◆ Provided passage
________

Tuesday, 18 January 2022

The Mathematics of the Breath and the Way


Charles Bukowski The Mathematics of the Breath and the Way (2018)
At the risk of becoming repetitive, today's bewildering Goodreads dunce is an individual who regards this book as representing the point at which Bukowski turned himself into a stereotype - as he puts it - seemingly referring to Chuck's emphasis on drinking, shagging, and manual labour - although the latter is referred to only in passing in The Mathematics of the Breath and the Way. Naturally, I had to ask, because the review in question read a lot like Charles Bukowski keeps talking about women's tits and how he's definitely not gay because he was a bricklayer which is really, really boring actually. Thankfully this wasn't quite what the reviewer meant, so far as I could tell, but his suggestion of Bukowski playing up to a certain image seemed kind of redundant given that the author actually states this in several places; while Chuck's purportedly macho pose is, I would suggest, somewhat undermined by the fact of his spending most of the book writing poetry while listening to classical music, activities which do nothing to suggest we're dealing with a sort of Los Angeles Gary Bushell here.

________

◆ Records drawn from a dataset
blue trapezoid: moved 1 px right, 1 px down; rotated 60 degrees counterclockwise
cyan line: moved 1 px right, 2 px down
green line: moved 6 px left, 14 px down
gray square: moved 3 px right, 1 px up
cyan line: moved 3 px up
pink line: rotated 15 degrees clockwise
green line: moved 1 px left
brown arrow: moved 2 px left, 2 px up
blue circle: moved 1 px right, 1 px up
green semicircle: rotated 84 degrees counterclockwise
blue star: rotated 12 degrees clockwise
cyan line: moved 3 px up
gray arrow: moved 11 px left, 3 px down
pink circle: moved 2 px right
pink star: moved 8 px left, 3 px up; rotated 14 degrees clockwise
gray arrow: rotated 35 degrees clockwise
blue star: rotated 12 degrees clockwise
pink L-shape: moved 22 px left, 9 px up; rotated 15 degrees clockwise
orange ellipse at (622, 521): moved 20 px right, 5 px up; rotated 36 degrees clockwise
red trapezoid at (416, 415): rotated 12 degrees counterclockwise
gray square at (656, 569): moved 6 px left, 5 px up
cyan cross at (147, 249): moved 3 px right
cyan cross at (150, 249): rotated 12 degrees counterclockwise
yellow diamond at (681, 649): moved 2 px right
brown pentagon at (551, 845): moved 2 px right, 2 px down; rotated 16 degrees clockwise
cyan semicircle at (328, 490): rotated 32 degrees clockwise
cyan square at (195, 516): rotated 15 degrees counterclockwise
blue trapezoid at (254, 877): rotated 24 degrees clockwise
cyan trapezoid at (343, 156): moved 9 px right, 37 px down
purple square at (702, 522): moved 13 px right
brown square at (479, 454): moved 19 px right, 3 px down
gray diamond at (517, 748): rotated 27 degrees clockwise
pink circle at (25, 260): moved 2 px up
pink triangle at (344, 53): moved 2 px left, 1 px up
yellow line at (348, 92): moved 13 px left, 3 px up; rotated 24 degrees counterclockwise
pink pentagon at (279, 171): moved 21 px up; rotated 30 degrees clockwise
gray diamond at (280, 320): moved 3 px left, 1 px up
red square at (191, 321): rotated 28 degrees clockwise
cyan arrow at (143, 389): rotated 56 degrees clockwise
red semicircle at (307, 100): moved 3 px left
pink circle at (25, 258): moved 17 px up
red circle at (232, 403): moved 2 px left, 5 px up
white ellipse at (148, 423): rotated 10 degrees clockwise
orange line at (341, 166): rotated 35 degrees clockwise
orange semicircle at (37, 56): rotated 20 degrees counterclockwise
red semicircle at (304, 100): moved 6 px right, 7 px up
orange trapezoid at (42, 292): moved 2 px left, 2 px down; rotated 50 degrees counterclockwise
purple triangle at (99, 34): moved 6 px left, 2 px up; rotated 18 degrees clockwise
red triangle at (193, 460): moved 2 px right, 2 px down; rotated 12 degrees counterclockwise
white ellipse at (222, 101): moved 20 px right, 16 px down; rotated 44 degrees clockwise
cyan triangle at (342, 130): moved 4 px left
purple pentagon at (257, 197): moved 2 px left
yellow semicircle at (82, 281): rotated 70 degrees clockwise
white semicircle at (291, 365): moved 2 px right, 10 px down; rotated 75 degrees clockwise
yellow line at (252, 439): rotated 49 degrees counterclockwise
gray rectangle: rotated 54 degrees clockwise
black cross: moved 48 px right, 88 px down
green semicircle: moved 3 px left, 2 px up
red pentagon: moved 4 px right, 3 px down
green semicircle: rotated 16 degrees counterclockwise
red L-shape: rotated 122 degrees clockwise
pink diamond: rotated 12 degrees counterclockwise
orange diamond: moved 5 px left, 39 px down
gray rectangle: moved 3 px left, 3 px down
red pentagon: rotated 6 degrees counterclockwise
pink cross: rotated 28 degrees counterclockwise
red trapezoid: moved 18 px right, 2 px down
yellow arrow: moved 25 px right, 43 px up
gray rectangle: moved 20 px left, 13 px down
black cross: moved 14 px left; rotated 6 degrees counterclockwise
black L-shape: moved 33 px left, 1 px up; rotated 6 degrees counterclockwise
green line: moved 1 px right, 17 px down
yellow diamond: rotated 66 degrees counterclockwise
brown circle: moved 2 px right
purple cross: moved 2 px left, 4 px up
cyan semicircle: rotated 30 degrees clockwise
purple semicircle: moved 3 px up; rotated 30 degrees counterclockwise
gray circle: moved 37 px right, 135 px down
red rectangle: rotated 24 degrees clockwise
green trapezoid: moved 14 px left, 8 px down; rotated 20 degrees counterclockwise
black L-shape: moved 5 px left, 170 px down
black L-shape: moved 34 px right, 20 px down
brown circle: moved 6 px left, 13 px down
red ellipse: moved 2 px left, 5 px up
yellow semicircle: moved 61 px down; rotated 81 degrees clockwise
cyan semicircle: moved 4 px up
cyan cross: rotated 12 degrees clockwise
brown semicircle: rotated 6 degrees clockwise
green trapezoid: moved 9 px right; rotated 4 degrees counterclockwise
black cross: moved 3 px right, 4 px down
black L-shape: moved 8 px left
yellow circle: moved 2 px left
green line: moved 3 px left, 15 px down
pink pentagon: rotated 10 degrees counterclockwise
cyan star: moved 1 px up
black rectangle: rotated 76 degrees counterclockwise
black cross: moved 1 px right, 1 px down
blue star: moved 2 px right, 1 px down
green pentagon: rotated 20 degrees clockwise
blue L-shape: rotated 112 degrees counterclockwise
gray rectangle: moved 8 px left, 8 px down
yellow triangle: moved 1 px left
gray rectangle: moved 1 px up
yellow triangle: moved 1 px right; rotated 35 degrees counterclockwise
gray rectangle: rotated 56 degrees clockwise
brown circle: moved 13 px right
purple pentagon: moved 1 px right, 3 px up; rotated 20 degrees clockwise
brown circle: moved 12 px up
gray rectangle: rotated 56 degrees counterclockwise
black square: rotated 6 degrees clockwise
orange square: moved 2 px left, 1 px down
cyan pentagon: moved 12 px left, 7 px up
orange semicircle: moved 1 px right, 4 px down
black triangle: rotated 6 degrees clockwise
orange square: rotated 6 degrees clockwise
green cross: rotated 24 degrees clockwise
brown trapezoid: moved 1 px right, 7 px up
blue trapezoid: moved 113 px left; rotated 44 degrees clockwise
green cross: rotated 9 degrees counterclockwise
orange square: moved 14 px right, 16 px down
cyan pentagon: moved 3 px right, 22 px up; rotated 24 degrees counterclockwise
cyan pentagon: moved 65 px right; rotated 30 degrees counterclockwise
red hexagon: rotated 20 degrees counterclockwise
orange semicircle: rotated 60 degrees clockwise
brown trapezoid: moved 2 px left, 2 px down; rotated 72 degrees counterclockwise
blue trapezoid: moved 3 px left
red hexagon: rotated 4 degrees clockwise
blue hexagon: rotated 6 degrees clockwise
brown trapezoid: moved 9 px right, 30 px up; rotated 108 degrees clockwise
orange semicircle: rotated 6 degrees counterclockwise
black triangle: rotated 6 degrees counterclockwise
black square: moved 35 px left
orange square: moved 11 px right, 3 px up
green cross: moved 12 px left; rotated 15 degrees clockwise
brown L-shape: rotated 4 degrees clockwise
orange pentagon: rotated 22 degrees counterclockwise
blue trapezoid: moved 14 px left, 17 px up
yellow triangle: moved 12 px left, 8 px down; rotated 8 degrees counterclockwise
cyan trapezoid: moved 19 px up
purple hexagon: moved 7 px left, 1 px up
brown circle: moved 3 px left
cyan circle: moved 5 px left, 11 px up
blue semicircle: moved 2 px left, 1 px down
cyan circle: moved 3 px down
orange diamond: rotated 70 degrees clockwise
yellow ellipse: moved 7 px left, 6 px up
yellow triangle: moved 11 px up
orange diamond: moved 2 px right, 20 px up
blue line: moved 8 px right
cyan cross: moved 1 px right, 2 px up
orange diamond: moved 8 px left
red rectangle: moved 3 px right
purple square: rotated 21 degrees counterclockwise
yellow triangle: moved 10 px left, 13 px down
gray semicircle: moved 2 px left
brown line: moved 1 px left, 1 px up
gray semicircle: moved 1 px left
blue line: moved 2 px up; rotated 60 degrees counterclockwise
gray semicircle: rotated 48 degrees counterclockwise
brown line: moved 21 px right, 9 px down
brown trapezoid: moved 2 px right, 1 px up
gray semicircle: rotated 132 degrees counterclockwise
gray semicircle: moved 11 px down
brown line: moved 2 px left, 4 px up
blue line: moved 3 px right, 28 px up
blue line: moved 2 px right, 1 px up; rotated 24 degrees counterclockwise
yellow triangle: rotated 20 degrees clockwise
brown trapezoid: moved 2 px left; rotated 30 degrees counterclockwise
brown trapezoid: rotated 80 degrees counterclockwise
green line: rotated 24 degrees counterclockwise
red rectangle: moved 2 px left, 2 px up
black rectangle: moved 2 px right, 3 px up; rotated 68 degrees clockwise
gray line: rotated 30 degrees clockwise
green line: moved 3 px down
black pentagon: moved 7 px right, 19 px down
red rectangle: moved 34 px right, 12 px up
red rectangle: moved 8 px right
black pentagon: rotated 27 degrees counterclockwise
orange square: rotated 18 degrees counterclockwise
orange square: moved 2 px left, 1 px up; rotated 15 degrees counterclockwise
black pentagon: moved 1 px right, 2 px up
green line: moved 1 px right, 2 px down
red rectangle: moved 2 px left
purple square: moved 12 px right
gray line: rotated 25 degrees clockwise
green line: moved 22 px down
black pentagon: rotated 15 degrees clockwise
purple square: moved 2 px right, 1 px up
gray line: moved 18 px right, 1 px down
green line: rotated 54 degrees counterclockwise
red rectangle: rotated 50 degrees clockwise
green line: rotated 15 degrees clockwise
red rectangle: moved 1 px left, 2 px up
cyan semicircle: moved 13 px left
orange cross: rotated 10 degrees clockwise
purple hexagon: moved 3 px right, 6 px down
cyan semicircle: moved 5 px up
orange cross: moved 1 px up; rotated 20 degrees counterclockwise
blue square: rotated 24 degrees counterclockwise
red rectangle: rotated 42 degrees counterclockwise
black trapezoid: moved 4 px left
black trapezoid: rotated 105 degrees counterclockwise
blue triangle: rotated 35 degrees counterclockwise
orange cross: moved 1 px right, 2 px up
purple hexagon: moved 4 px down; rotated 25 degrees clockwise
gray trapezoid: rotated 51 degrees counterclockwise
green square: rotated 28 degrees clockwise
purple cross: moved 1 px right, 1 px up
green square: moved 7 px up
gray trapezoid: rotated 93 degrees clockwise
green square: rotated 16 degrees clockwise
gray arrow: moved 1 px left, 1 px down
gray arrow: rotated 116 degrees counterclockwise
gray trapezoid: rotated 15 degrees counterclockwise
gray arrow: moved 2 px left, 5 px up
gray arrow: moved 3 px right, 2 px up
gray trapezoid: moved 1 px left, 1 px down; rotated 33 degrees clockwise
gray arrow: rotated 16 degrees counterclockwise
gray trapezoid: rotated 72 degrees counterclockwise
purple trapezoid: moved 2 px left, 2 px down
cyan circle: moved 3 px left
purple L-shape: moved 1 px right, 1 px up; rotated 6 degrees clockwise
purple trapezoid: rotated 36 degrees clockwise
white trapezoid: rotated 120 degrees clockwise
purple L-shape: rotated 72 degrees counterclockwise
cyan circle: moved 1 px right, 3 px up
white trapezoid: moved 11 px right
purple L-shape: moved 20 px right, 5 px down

________

◆ Exercises to complete
a: Answer these from the review of The Mathematics of the Breath and the Way:
(i) What year is given next to the book's title?
(ii) Which of the three things the Goodreads reviewer seems to refer to is mentioned only in passing in the book?
(iii) What two activities does the reviewer say take up most of the book?
b: Extend the review of The Mathematics of the Breath and the Way, picking up after its final sentence.

◆ Expected results
a:
(i) 2018
(ii) Manual labour
(iii) Writing poetry while listening to classical music

b:
Never mind. I'm sure the man himself often had to contend with much worse.

The Mathematics of the Breath and the Way collects a series of columns written for various magazines and newspapers, some fiction, prefaces to other people's books, and a couple of interviews. Bukowski is mostly on form.

Oh, by the way, if you want to get one angle on a minor writer, it is one who throws a party or gets one thrown for him when his book comes out.


Even Hell Yes, the Hydrogen Bomb - seemingly an experiment in non-linear pseudo Burroughsian narrative - yields the occasional gem.

Political fervour is the blight of the young. History is too long—the tail swings the dog.


Nevertheless, taken as a whole the collection is a bit of a slog. Much of the word count is taken up with musing upon the act of writing and the life of a writer, with unfortunate emphasis on poetry; which is interesting up to a point, or may have been when broken up into weekly or monthly instalments, but assembled between just two covers becomes a mammoth helping of what is essentially the same thing.

Excepting Bukowski, Billy Childish, Bill Lewis and no-one else I can think of off the top of my head right now - although I'm sure there must be someone I've overlooked - I really find it hard to care about poetry. Oddly, Bukowski feels the same way.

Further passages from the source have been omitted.